PROBLEM SET:
1) Using the article on DaimlerChrysler's jobs pact, decide whether each statement agrees with it: (a) The jobs pact was agreed in July 2004. (b) The works council said any extra staff could be laid off. (c) The accord covered about 385,000 staff in Germany. For each, answer yes or no and quote the words from the article that decide it.
2) Copy the article on DaimlerChrysler's jobs pact from "The officials were" up to and including "of last year.", changing "slumping margins" to "falling margins".

----- EXCERPT PROVIDED -----

STUTTGART -- DaimlerChrysler and its works council reaffirmed on Monday a pact that preserves German jobs to 2012 and said any job cuts would have to be based on staff volunteering for severance pay.
"Should there be excess personnel, then this problem has to be resolved via agreements on voluntary departures," the works council said in a statement, adding details of severance pay would be discussed in the months ahead.
A company spokesman said Chief Executive Juergen Schrempp and works council chief Erich Klemm had agreed that the jobs pact struck a year ago remained intact.
"Mr. Schrempp and Mr. Klemm confirmed today that the agreements reached in the labor pact 'Securing the Future 2012' from July 2004 remain valid -- everything else will be discussed in the coming months," he added.
The officials were responding to German media reports that DaimlerChrysler was considering ways to reduce payrolls to boost slumping margins.
The pact guaranteed no worker at its German plants would be laid off in exchange for concessions that will generate 500 million euros ($603.4 million) in annual labor savings from 2007.
The accord covered some 160,000 staff on the German payroll as of last July. The group employed nearly 385,000 workers around the world at the end of last year.

----- PROVIDED DATA -----

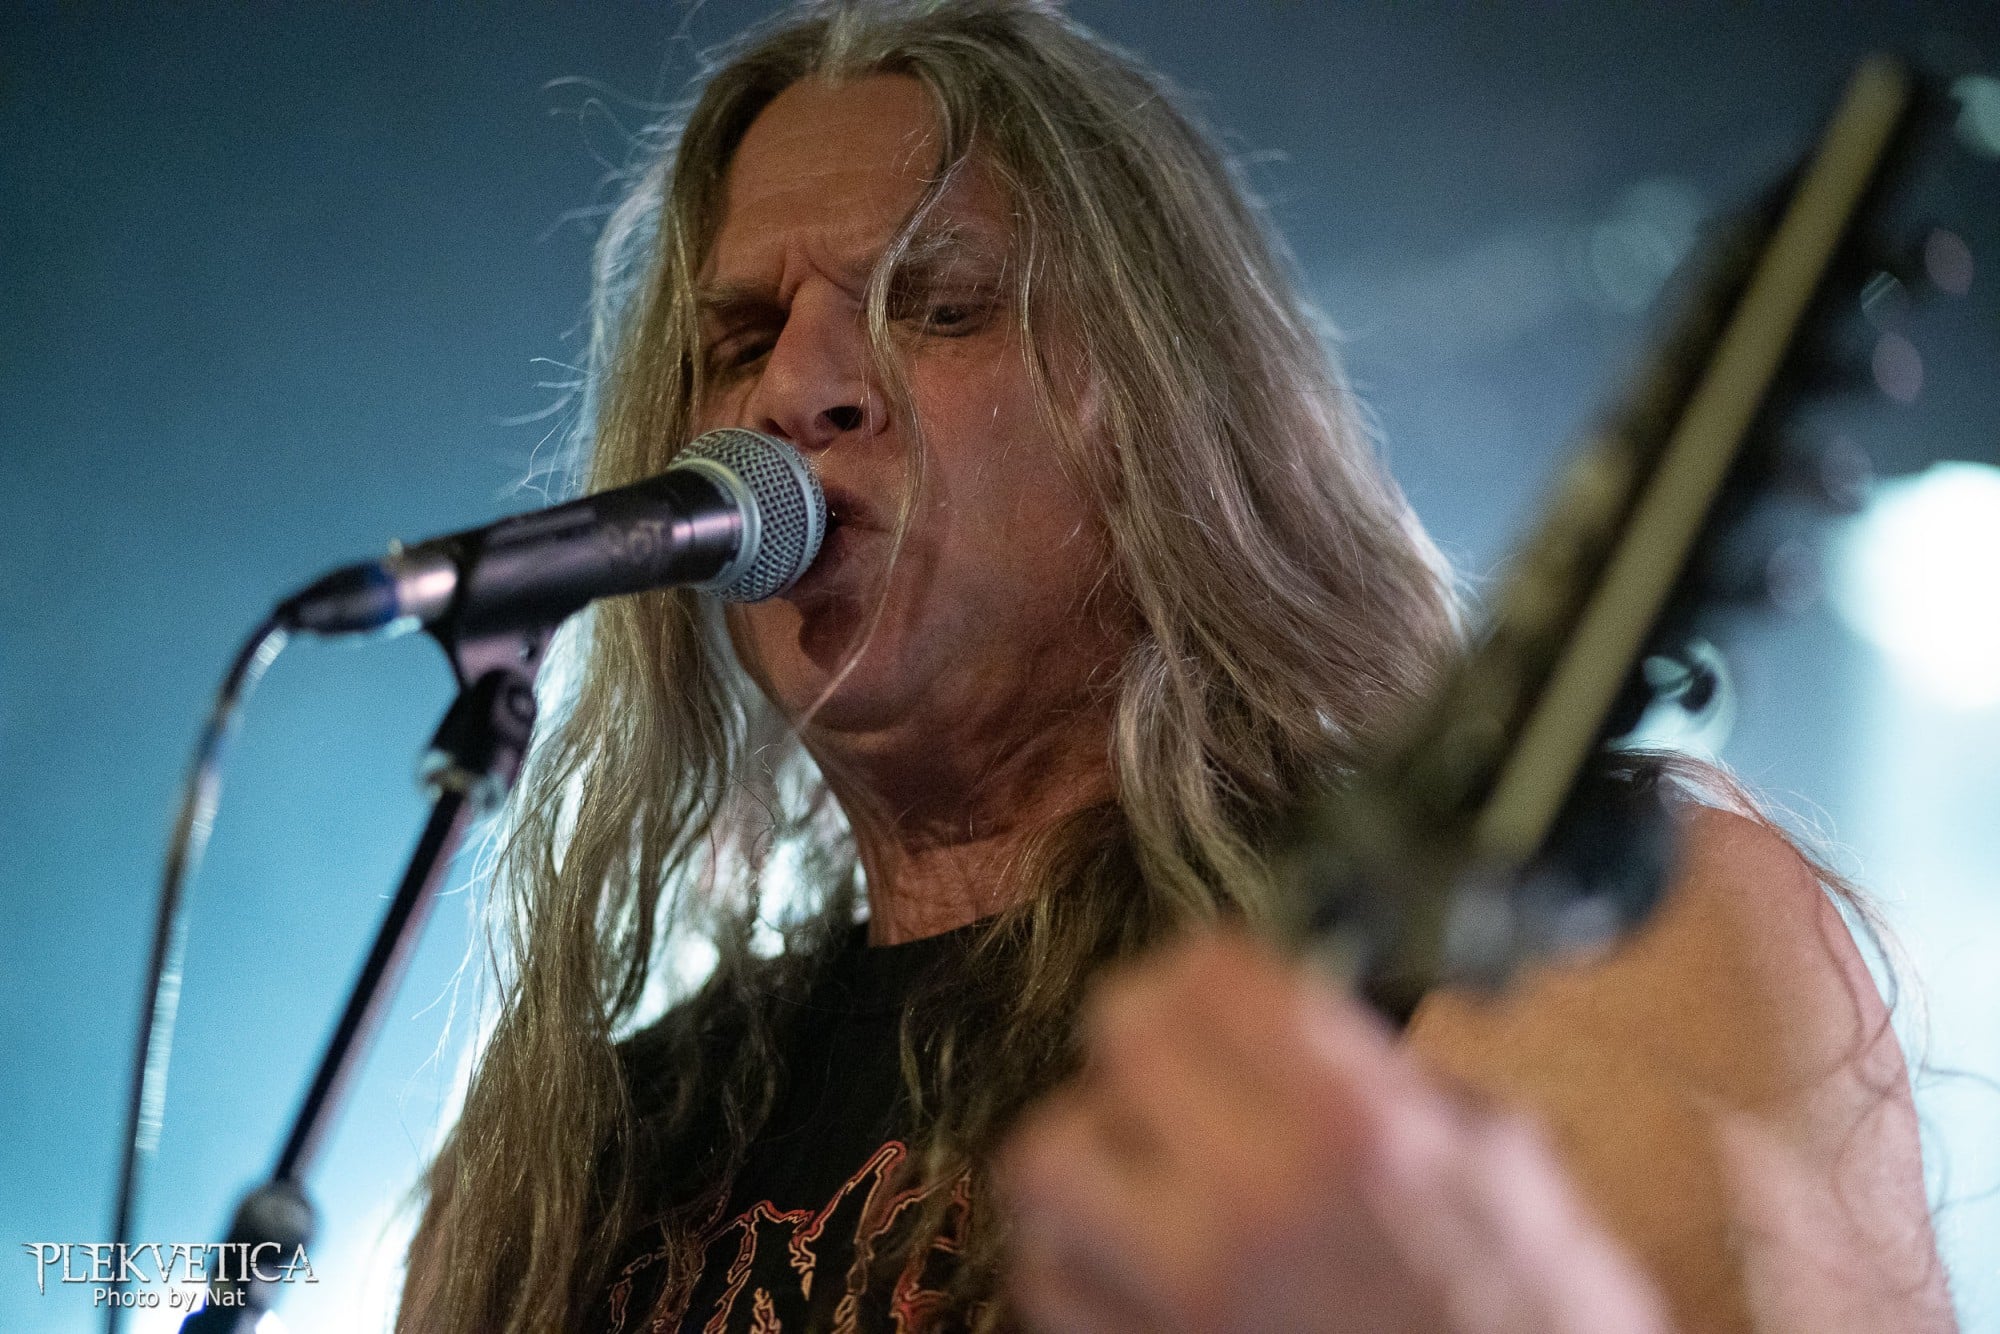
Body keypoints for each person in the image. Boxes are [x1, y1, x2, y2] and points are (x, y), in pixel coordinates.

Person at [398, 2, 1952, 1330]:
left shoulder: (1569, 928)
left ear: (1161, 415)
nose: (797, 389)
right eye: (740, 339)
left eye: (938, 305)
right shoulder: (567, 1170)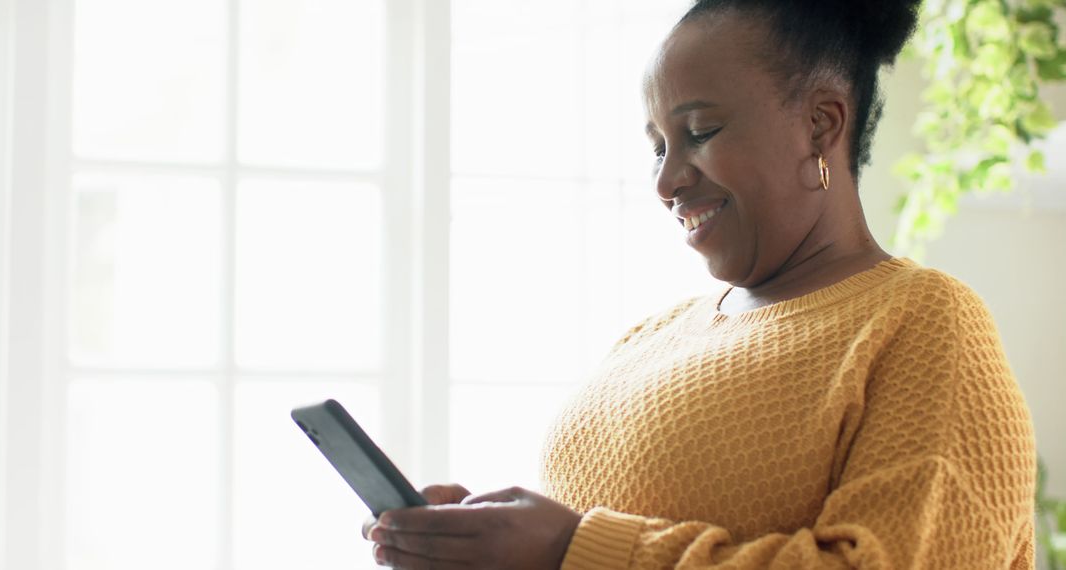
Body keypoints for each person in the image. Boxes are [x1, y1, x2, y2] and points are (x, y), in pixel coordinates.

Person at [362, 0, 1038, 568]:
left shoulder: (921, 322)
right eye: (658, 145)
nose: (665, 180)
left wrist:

-----
----- PROVIDED DATA -----

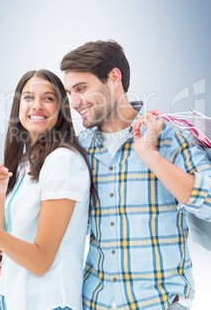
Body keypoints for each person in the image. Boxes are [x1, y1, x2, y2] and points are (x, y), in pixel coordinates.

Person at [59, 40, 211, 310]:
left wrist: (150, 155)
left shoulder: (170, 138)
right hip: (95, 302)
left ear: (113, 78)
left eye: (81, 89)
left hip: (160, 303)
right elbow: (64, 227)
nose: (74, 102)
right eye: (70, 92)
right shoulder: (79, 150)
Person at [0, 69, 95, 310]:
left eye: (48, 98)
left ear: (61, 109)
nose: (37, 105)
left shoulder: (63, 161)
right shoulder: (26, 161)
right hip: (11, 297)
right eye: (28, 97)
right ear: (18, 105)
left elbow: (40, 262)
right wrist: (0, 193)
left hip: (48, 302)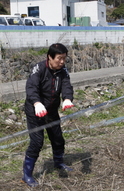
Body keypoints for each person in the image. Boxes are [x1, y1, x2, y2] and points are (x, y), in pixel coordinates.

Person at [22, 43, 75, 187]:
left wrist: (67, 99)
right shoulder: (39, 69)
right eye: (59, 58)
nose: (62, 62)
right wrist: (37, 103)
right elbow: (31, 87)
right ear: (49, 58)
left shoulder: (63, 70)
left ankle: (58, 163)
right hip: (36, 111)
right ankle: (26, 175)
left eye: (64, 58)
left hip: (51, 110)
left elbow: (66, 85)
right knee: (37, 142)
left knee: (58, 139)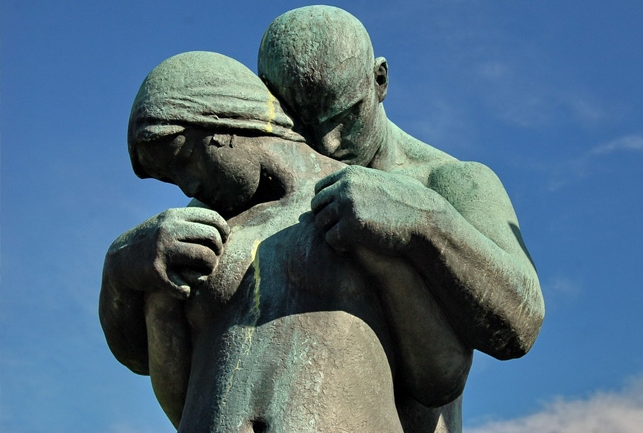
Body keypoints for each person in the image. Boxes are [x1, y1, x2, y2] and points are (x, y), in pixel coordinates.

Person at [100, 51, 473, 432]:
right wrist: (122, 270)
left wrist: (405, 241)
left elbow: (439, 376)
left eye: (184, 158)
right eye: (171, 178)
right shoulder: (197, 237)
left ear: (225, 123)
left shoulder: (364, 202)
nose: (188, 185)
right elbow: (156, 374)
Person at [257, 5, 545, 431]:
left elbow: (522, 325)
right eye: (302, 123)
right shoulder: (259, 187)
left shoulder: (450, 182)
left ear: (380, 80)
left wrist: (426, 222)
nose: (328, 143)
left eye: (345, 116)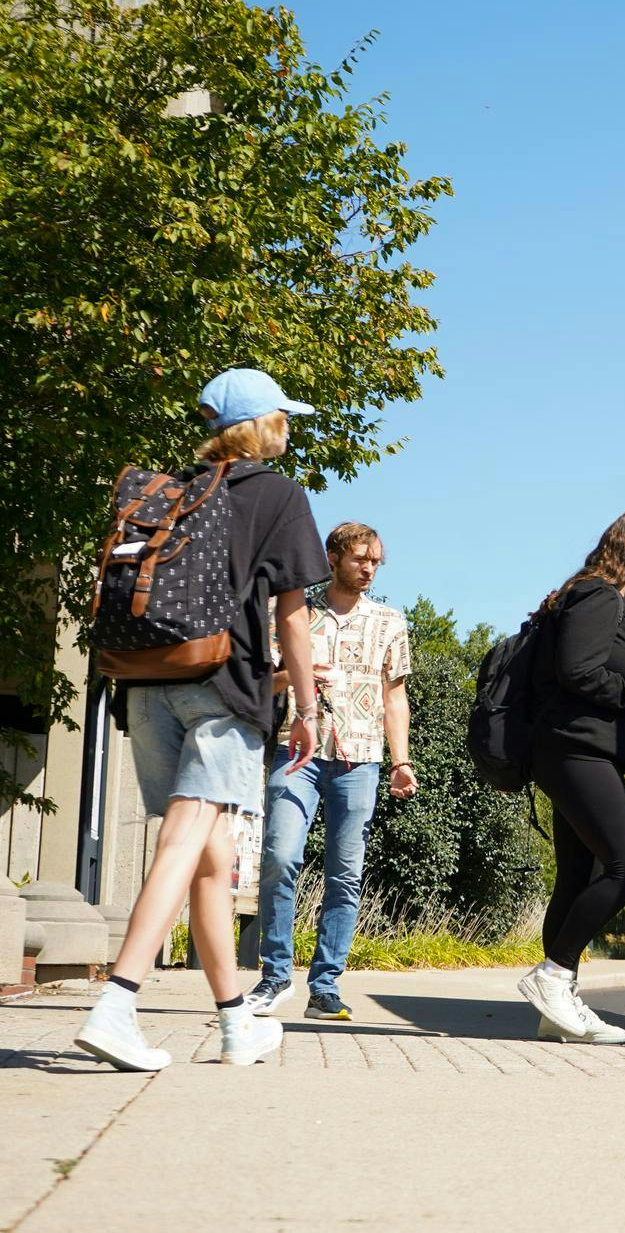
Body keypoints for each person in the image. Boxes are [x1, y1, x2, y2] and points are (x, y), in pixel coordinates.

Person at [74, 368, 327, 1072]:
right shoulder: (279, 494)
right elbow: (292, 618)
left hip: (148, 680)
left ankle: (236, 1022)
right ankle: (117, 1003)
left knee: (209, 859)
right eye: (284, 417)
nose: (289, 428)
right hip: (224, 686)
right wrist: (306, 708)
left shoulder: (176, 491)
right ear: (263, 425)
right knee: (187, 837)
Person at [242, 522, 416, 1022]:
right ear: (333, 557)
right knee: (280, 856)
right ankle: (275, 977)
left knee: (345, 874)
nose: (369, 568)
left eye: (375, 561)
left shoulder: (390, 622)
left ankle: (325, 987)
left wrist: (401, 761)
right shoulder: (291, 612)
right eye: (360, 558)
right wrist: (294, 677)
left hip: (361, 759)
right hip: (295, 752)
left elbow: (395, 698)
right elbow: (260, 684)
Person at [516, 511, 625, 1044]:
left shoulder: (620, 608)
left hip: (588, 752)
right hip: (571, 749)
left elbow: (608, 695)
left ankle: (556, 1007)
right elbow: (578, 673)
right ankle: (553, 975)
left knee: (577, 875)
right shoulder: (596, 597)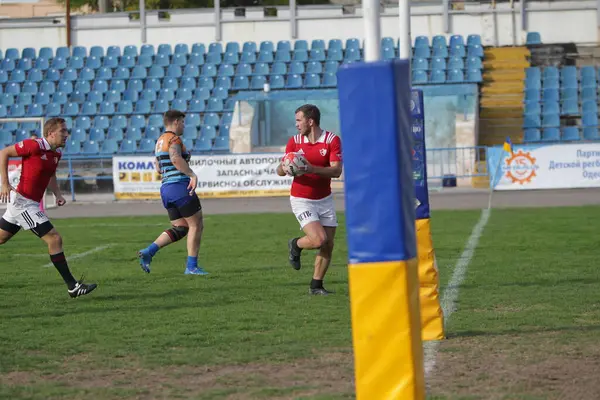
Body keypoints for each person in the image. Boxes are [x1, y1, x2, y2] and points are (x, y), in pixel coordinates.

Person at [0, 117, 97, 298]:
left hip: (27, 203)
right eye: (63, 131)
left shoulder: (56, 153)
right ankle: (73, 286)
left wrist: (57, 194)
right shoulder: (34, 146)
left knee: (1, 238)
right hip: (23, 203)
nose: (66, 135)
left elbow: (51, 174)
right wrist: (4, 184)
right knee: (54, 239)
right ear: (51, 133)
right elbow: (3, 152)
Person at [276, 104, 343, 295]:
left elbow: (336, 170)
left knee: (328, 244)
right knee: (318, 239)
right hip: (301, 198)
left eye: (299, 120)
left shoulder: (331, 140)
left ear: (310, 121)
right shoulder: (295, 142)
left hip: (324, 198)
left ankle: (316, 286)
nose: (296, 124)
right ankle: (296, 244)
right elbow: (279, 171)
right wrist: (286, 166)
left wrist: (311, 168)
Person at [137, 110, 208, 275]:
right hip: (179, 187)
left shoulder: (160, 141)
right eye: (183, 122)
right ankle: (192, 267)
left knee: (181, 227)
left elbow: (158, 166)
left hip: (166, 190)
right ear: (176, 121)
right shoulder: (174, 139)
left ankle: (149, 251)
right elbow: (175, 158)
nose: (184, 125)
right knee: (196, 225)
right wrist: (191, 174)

-----
----- PROVIDED DATA -----

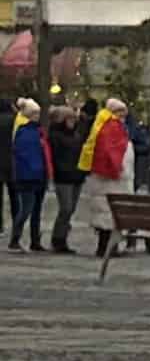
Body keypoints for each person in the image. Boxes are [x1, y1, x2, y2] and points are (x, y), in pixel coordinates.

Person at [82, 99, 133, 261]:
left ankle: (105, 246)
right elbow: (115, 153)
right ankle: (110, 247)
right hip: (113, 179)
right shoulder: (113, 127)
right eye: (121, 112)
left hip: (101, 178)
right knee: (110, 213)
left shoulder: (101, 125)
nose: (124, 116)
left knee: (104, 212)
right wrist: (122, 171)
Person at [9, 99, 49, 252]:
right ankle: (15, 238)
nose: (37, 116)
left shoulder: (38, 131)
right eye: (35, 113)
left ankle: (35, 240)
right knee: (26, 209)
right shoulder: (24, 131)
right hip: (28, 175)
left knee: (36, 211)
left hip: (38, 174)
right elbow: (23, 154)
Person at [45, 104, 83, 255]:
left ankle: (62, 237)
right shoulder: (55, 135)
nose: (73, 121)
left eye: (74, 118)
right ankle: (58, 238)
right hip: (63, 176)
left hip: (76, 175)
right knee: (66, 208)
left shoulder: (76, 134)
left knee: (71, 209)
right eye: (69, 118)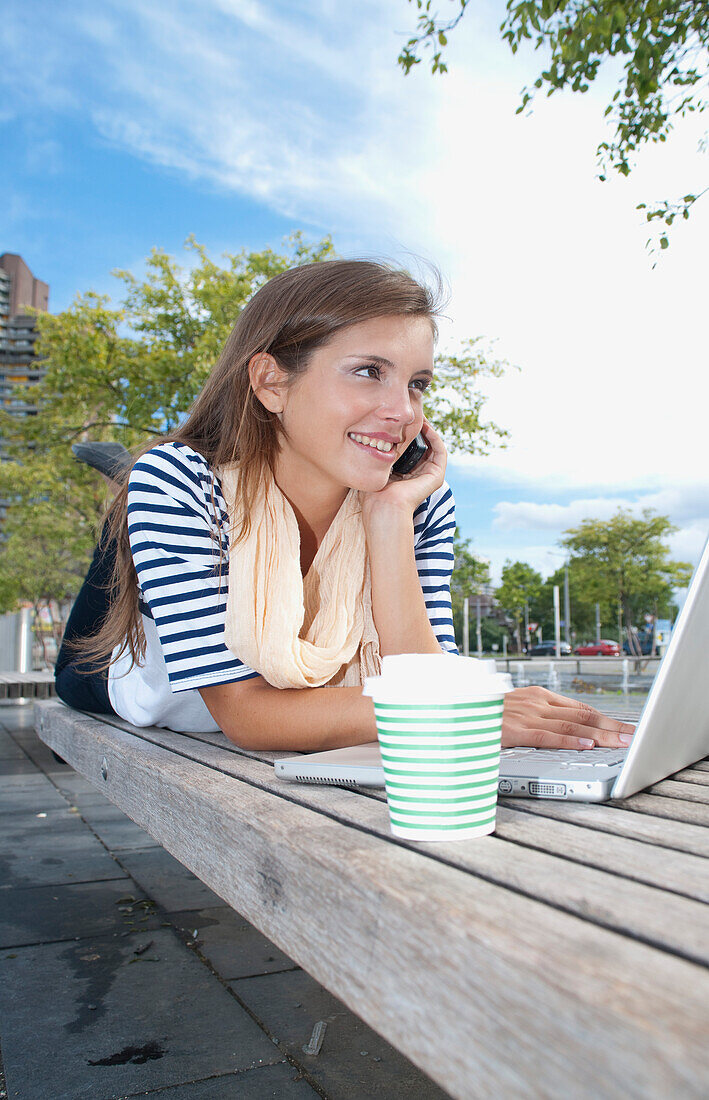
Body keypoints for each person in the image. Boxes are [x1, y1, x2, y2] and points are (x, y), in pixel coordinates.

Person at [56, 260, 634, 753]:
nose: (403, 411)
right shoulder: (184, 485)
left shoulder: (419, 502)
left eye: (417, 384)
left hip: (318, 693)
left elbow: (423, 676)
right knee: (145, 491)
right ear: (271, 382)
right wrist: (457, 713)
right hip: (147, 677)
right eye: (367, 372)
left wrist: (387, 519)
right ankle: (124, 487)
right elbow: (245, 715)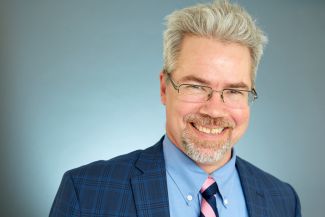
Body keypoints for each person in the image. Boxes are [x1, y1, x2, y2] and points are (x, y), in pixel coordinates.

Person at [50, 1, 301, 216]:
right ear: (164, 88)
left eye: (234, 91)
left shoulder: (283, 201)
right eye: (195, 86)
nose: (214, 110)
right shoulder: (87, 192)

-----

SOLUTION SET:
1)
(a) Yes: "the agreements reached in the labor pact 'Securing the Future 2012' from July 2004 remain valid"
(b) No: "Should there be excess personnel, then this problem has to be resolved via agreements on voluntary departures"
(c) No: "The accord covered some 160,000 staff on the German payroll as of last July."

2)
The officials were responding to German media reports that DaimlerChrysler was considering ways to reduce payrolls to boost falling margins.
The pact guaranteed no worker at its German plants would be laid off in exchange for concessions that will generate 500 million euros ($603.4 million) in annual labor savings from 2007.
The accord covered some 160,000 staff on the German payroll as of last July. The group employed nearly 385,000 workers around the world at the end of last year.